BEGIN

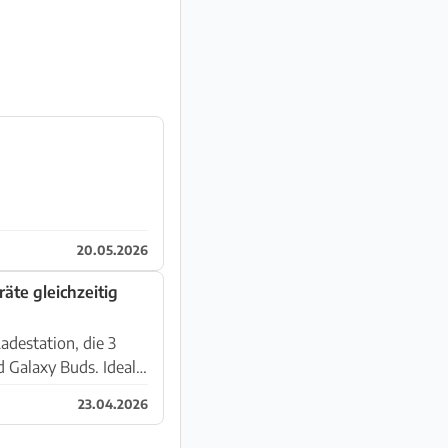
20.05.2026
äte gleichzeitig
destation, die 3
 Galaxy Buds. Ideal
23.04.2026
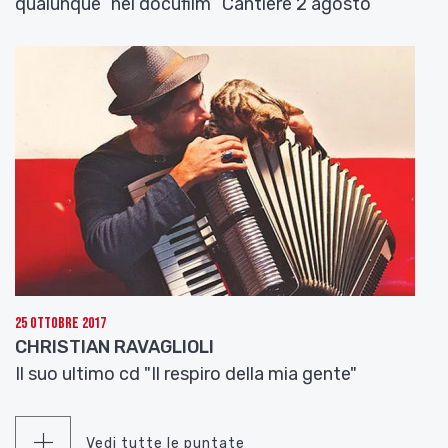
qualunque” nel docufilm “Cantiere 2 agosto”
25 Ottobre 2017
CHRISTIAN RAVAGLIOLI
Il suo ultimo cd "Il respiro della mia gente"
Vedi tutte le puntate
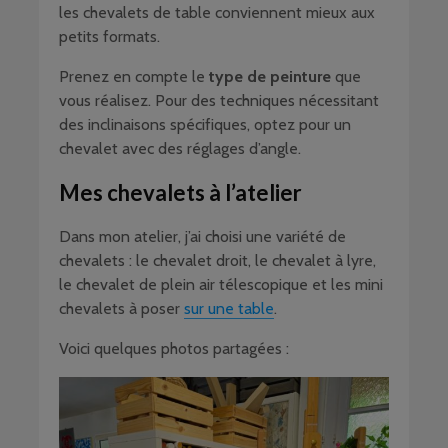
les chevalets de table conviennent mieux aux
petits formats.
Prenez en compte le
type de peinture
que
vous réalisez. Pour des techniques nécessitant
des inclinaisons spécifiques, optez pour un
chevalet avec des réglages d’angle.
Mes chevalets à l’atelier
Dans mon atelier, j’ai choisi une variété de
chevalets : le chevalet droit, le chevalet à lyre,
le chevalet de plein air télescopique et les mini
chevalets à poser
sur une table
.
Voici quelques photos partagées :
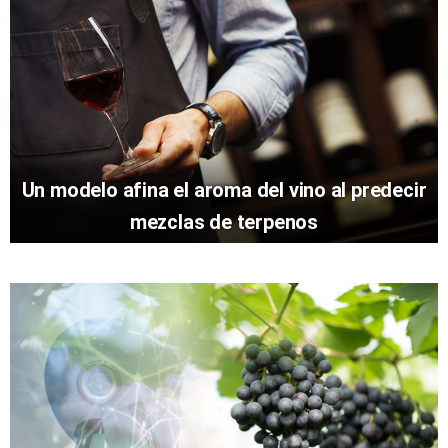
Un modelo afina el aroma del vino al predecir
mezclas de terpenos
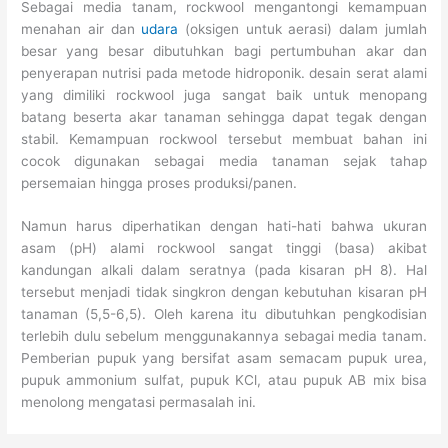
Sebagai media tanam, rockwool mengantongi kemampuan
menahan air dan
udara
(oksigen untuk aerasi) dalam jumlah
besar yang besar dibutuhkan bagi pertumbuhan akar dan
penyerapan nutrisi pada metode hidroponik. desain serat alami
yang dimiliki rockwool juga sangat baik untuk menopang
batang beserta akar tanaman sehingga dapat tegak dengan
stabil. Kemampuan rockwool tersebut membuat bahan ini
cocok digunakan sebagai media tanaman sejak tahap
persemaian hingga proses produksi/panen.
Namun harus diperhatikan dengan hati-hati bahwa ukuran
asam (pH) alami rockwool sangat tinggi (basa) akibat
kandungan alkali dalam seratnya (pada kisaran pH 8). Hal
tersebut menjadi tidak singkron dengan kebutuhan kisaran pH
tanaman (5,5-6,5). Oleh karena itu dibutuhkan pengkodisian
terlebih dulu sebelum menggunakannya sebagai media tanam.
Pemberian pupuk yang bersifat asam semacam pupuk urea,
pupuk ammonium sulfat, pupuk KCl, atau pupuk AB mix bisa
menolong mengatasi permasalah ini.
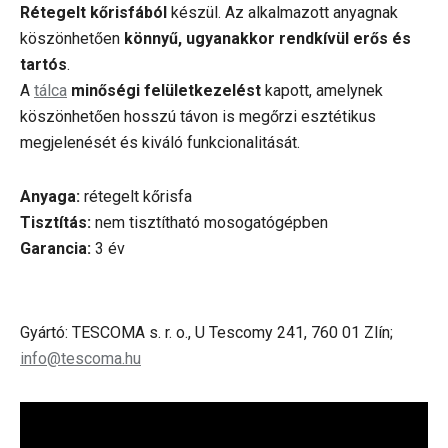
Rétegelt kőrisfából
készül. Az alkalmazott anyagnak
köszönhetően
könnyű, ugyanakkor rendkívül erős és
tartós
.
A
tálca
minőségi felületkezelést
kapott, amelynek
köszönhetően hosszú távon is megőrzi esztétikus
megjelenését és kiváló funkcionalitását.
Anyaga:
rétegelt kőrisfa
Tisztítás:
nem tisztítható mosogatógépben
Garancia:
3 év
Gyártó: TESCOMA s. r. o., U Tescomy 241, 760 01 Zlín;
info@tescoma.hu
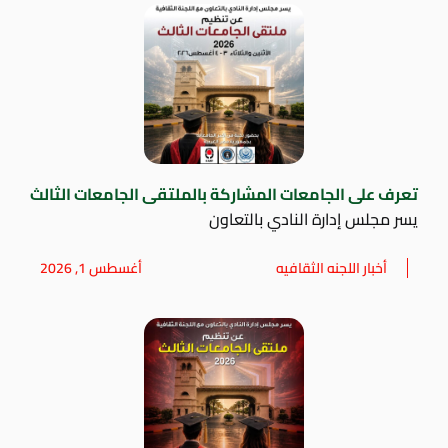
تعرف على الجامعات المشاركة بالملتقى الجامعات الثالث
يسر مجلس إدارة النادي بالتعاون
أخبار اللجنه الثقافيه
أغسطس 1, 2026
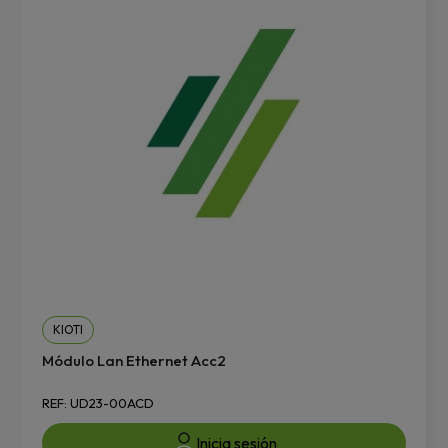
KIOTI
Módulo Lan Ethernet Acc2
REF: UD23-00ACD
Inicia sesión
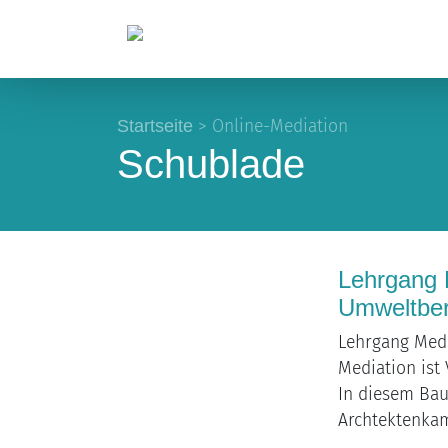
Startseite
>
Online-Mediation
Schublade
Lehrgang 
Umweltber
Lehrgang Medi
Mediation ist 
In diesem Bau
Archtektenka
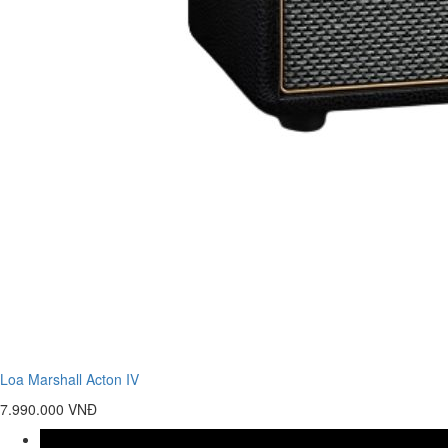
Loa Marshall Acton IV
7.990.000 VNĐ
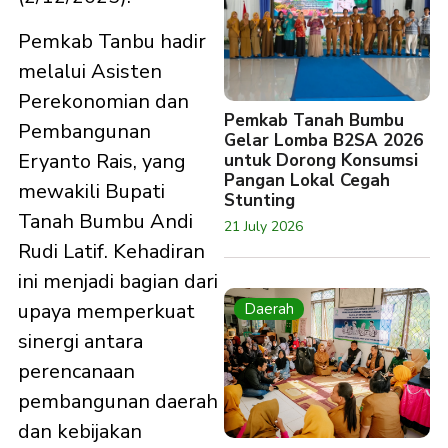
Pemkab Tanbu hadir
melalui Asisten
Perekonomian dan
Pemkab Tanah Bumbu
Pembangunan
Gelar Lomba B2SA 2026
Eryanto Rais, yang
untuk Dorong Konsumsi
Pangan Lokal Cegah
mewakili Bupati
Stunting
Tanah Bumbu Andi
21 July 2026
Rudi Latif. Kehadiran
ini menjadi bagian dari
upaya memperkuat
Daerah
sinergi antara
perencanaan
pembangunan daerah
dan kebijakan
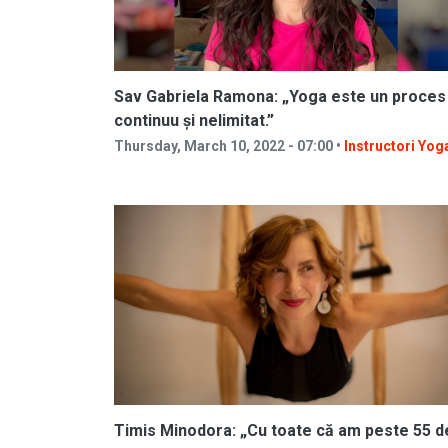
Sav Gabriela Ramona: „Yoga este un proces
continuu și nelimitat.”
Thursday, March 10, 2022 - 07:00 •
Instructori Yog
Timis Minodora: „Cu toate că am peste 55 d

END

## Work item
Copy the lines above exactly, starting at the line that contains "Pemkab Tanbu hadir" and ending at the line that contains "dan kebijakan", with both of those lines included.

## Output
Pemkab Tanbu hadir
melalui Asisten
Perekonomian dan
Pemkab Tanah Bumbu
Pembangunan
Gelar Lomba B2SA 2026
Eryanto Rais, yang
untuk Dorong Konsumsi
Pangan Lokal Cegah
mewakili Bupati
Stunting
Tanah Bumbu Andi
21 July 2026
Rudi Latif. Kehadiran
ini menjadi bagian dari
upaya memperkuat
Daerah
sinergi antara
perencanaan
pembangunan daerah
dan kebijakan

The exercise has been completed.